5. If you want to change model architectures, add them to the models.py and setupmodel.py files. You can then use the config.yaml file to call a different model architecture. We suggest that small tweaks to the existing architecture continue to use models.generator/models.discriminator, but with a new "architecture name" arch, and the changes are made conditional on the architecture name. For completely different architectures, write an entirely new architecture function such as generator2, and use this in the setupmodel.py dictionaries.

6. run_benchmarks.py will generate scores for CRPS, RMSE, MAE and RAPSD for particular simple comparison 'benchmark' models. We supply two simple models by default:

• nearest neighbour upsampling, which takes the low-resolution input forecast and repeats each pixel several times in each direction
• zero forecast, a forecast of zero rainfall everywhere

You are, of course, welcome to add more sophisticated comparison approaches of your own.
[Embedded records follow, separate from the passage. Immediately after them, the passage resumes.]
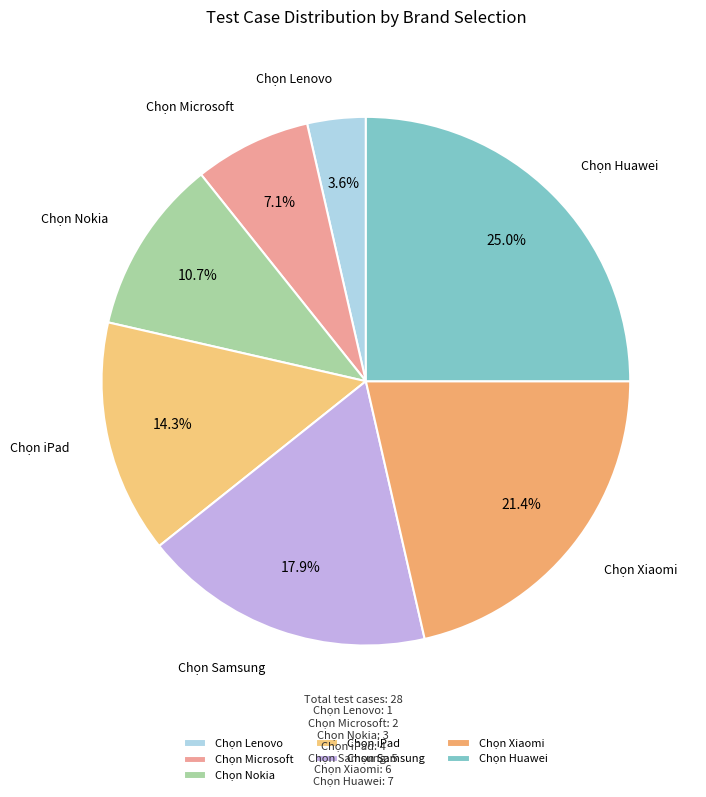

Is Chọn iPad the majority of the pie?

No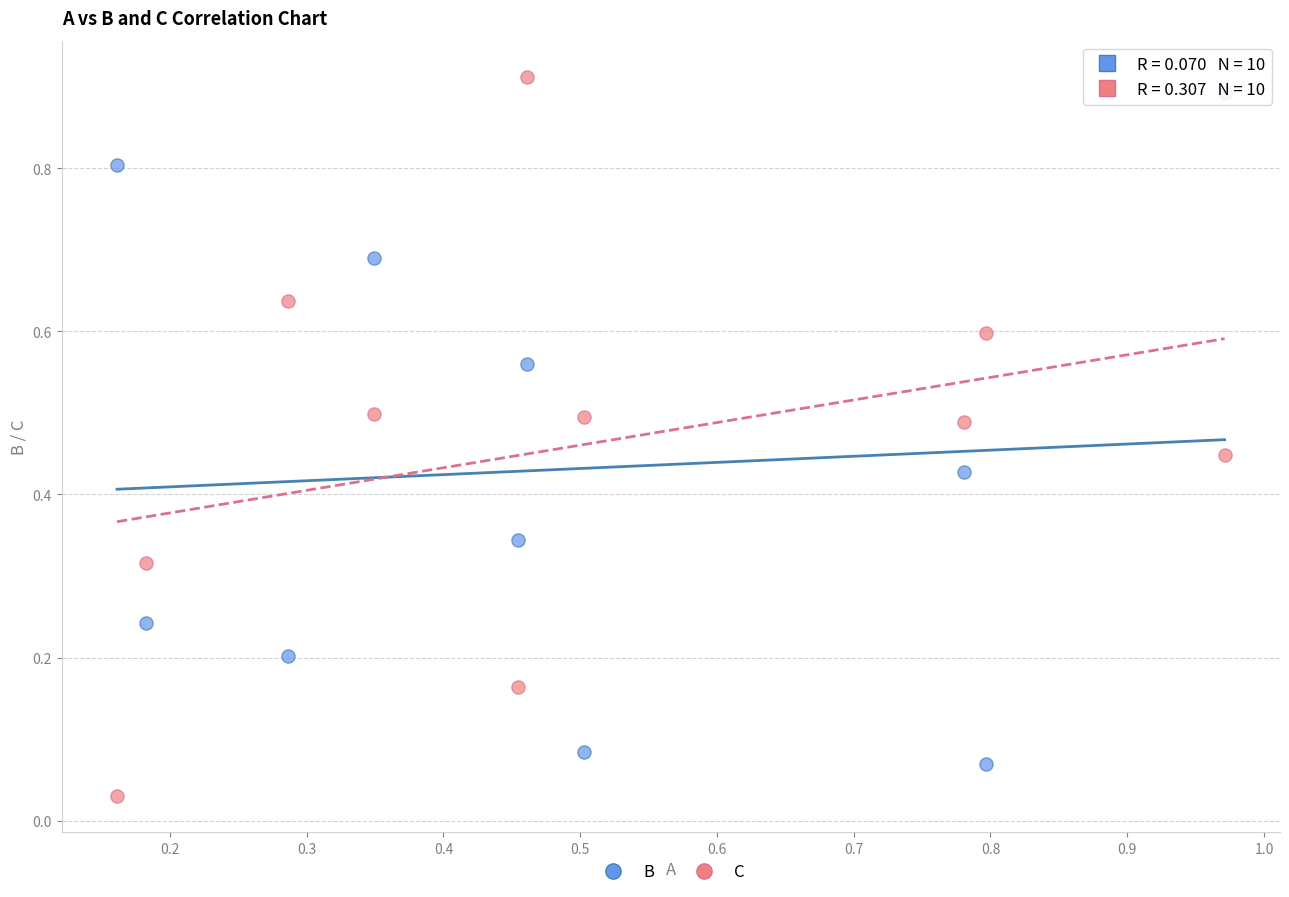

What is the X range (max minus min) for the scatter plot?

0.8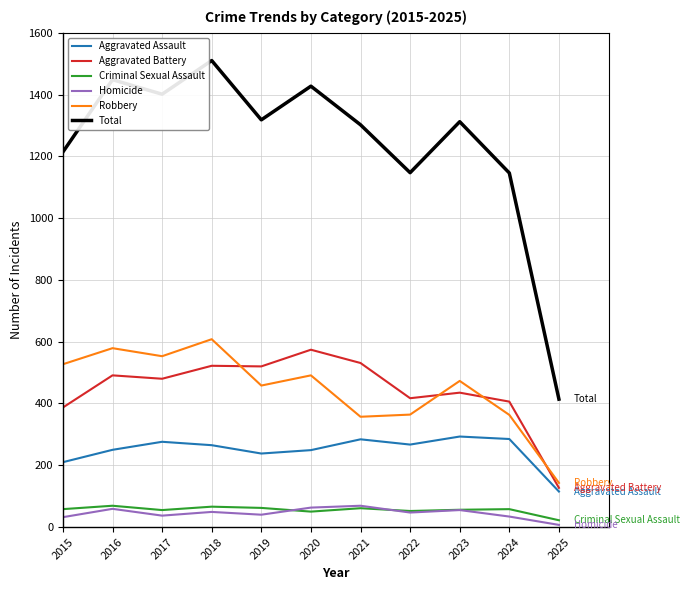

What is the average value of the Total series?

1240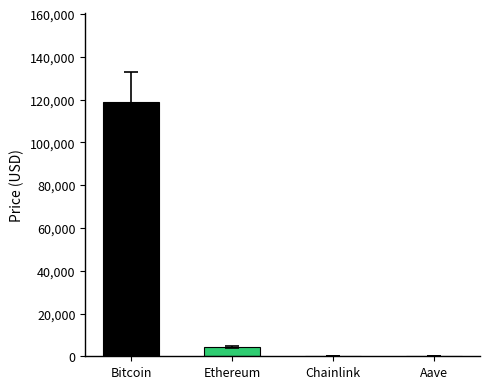

Between Chainlink and Ethereum, which is larger?

Ethereum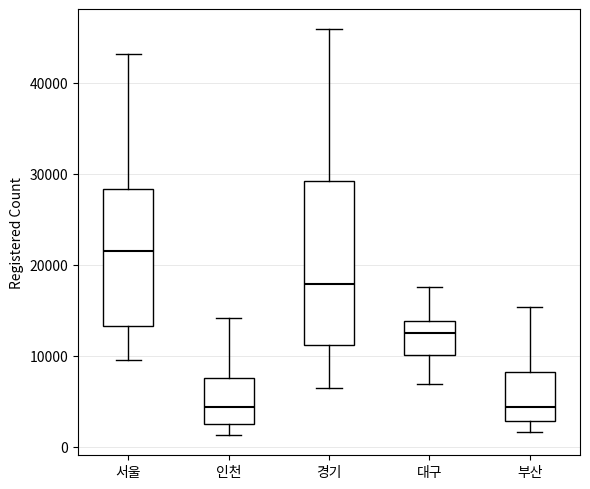

Reading left to right, read every box against the y-axis: the position of its median line, the range the box covers, and the ends of its whiskers. The values are not printed on the chart, so give them approximately, as read against the axis.

서울: median 22000, box 13000 to 28000, whiskers 10000 to 43000
인천: median 4000, box 2000 to 8000, whiskers 1000 to 14000
경기: median 18000, box 11000 to 29000, whiskers 6000 to 46000
대구: median 13000, box 10000 to 14000, whiskers 7000 to 18000
부산: median 4000, box 3000 to 8000, whiskers 2000 to 15000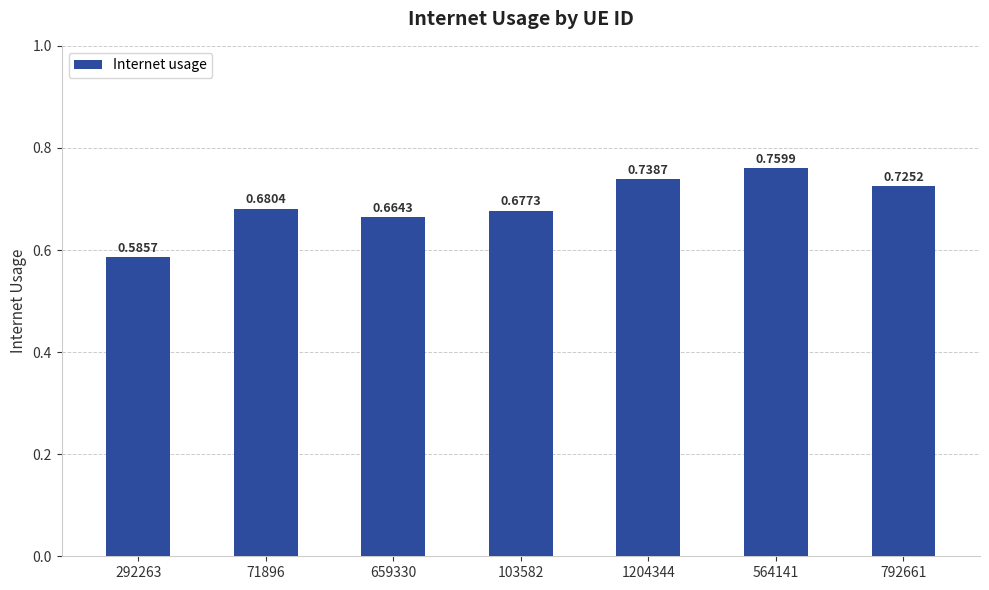

What is the sum of all values?

4.8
In the paper, we used a re-implementation of the ecPoint approach. However, since some manual tweaking is involved, and in order to avoid any confusion with the official ECMWF ecPoint product, we have not included that approach in the public version of this code.

We have set run_benchmarks.py up to use the same evaluation setup as the NN models, and with 100 ensemble members. For a proper comparison, make sure you evaluated your neural network model with 100 ensemble members.

For example: python run_benchmarks.py --log_folder /path/to/model --predict_year 2020 --num_images 16

7. We support two problem types, "normal" and "autocoarsen".

• normal: separate input and output datasets, loaded from user-specified files, assumed to represent forecast data and 'truth' data.
• autocoarsen: the input dataset is automatically created by coarsening the 'truth' data. The forecast data is ignored. This is a somewhat easier version of the downscaling problem since it removes the forecast error component of the problem. See main.py, data_generator.py and tfrecords_generator.py for exact implementation details.

8. This is research code so please let us know if something is wrong and also note that it definitely isn't perfect :)